By Nathan Howe, Director of Transformation Strategy at Zscaler
COVID-19 has changed what we think of as the “office space” forever. As the pandemic hit across the globe, companies were forced to rapidly relocate staff to home offices, relying on existing network infrastructure to switch to remote working.
Most workforces have indeed shown that they can still be productive when outside an office environment, and as the business case continues to become more apparent, and the option to return to the office becomes viable, enterprises are taking stock of where their money is best invested.
At a macro level, there has already been debate about whether investing in the home offices of workers is a more economic path than paying hefty permanent rental fees for large office spaces. This, of course, would come with its own complications: should businesses be paying for the fastest home broadband connection and secure routers for their workers? What happens if a security incident takes place within a worker’s home, rather than the office?

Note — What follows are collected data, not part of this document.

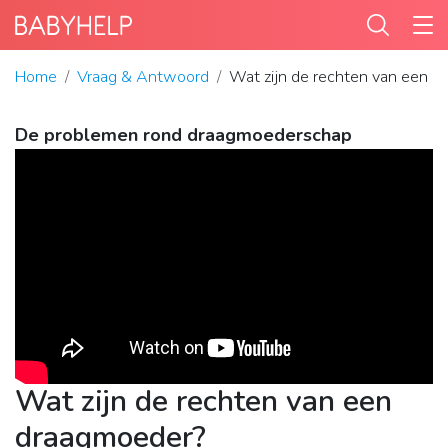
Home
Vraag & Antwoord
Wat zijn de rechten van een 
De problemen rond draagmoederschap
Wat zijn de rechten van een
draagmoeder?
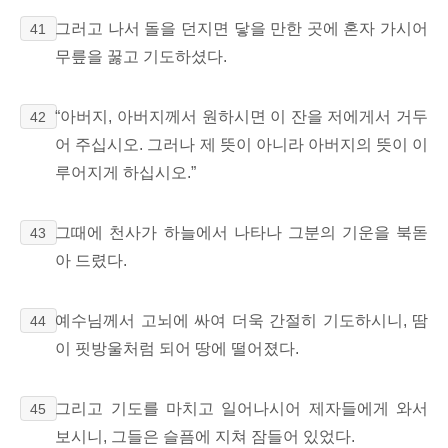
그러고 나서 돌을 던지면 닿을 만한 곳에 혼자 가시어
41
무릎을 꿇고 기도하셨다.
“아버지, 아버지께서 원하시면 이 잔을
저에게서 거두
42
어 주십시오. 그러나 제 뜻이 아니라 아버지의 뜻이 이
루어지게 하십시오.
”
그때에 천사가 하늘에서 나타나 그분의 기운을 북돋
43
아 드렸다.
예수님께서 고뇌에 싸여 더욱 간절히 기도하시니, 땀
44
이 핏방울처럼 되어 땅에 떨어졌다.
그리고 기도를 마치고 일어나시어 제자들에게 와서
45
보시니, 그들은 슬픔에 지쳐 잠들어 있었다.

Reallocation of responsibilities
With new challenges ever arising, at the highest levels of organisations, there’s been a distinct reallocation of responsibility, especially when it comes to unprecedented actions to ensure business continuity and security of assets that are now outside of an office’s traditional four walls. And with the growing focus on working with shrinking resources, a large part has fallen on finance teams’ shoulders.
For many businesses, when the pandemic hit, they were unprepared for this scale of remote working. At best, most planned for no more than one-third of their staff to work from home on a temporary basis at any one time. In this unforeseen situation however, bottlenecks quickly developed as a result of a massive increase in data traffic. This flood of data pushed the traditional methods for remote access to corporate networks and applications to its limits.
These issues would typically land on the desk of the IT team or the CTO. However, the reality is that the scale of the issues affected business productivity and continuity across entire organisations, so became a blockade to essential cash flow for businesses, quickly becoming a matter for finance.
Sacrificing security for function
During the earliest period of lockdown, companies took a cost-effective approach to cybersecurity that was driven by the finance function. During the search to identify the factor holding companies back from high-performance remote working, sacrificing technical solutions such as firewalls or remote access VPNs used as perimeter-based security infrastructures and on devices, would increase productivity and shore up the bottom line but penalise the organisation’s security posture.
Companies had to choose between ensuring normal levels of productivity or providing secure remote access to the sheer number of different devices used in the workplace. But it’s not always possible for companies to insist on compliance with standardised security policies across all devices.
Unfortunately, over lockdown many essential security processes, such as SSL decryption, have been bypassed entirely by companies to make remote working easier. These are quick and dirty fixes to increase connectivity and productivity, without addressing the broader issues around improving network architecture to facilitate better remote working standards. In the long term, these “fixes” not only increase the risk to an individual business, but all businesses and end-users.
Navigating uncertain times ahead
With the full return to physical offices still an uncertain potential, the security posture for organisations need to be addressed for long term stability rather than short term gains. The bypassing of security in favour of business continuity was, for many organisations, a difficult but essential decision during the most tumultuous periods of lockdown. However, finance functions have hopefully learned from its time with its hands on the security wheel is that they need to invest in converting their emergency workarounds into practical approaches for the future. The new world of work requires an hybrid approach that combines connectivity, security, and performance – all without making sacrifices that could jeopardise data and people.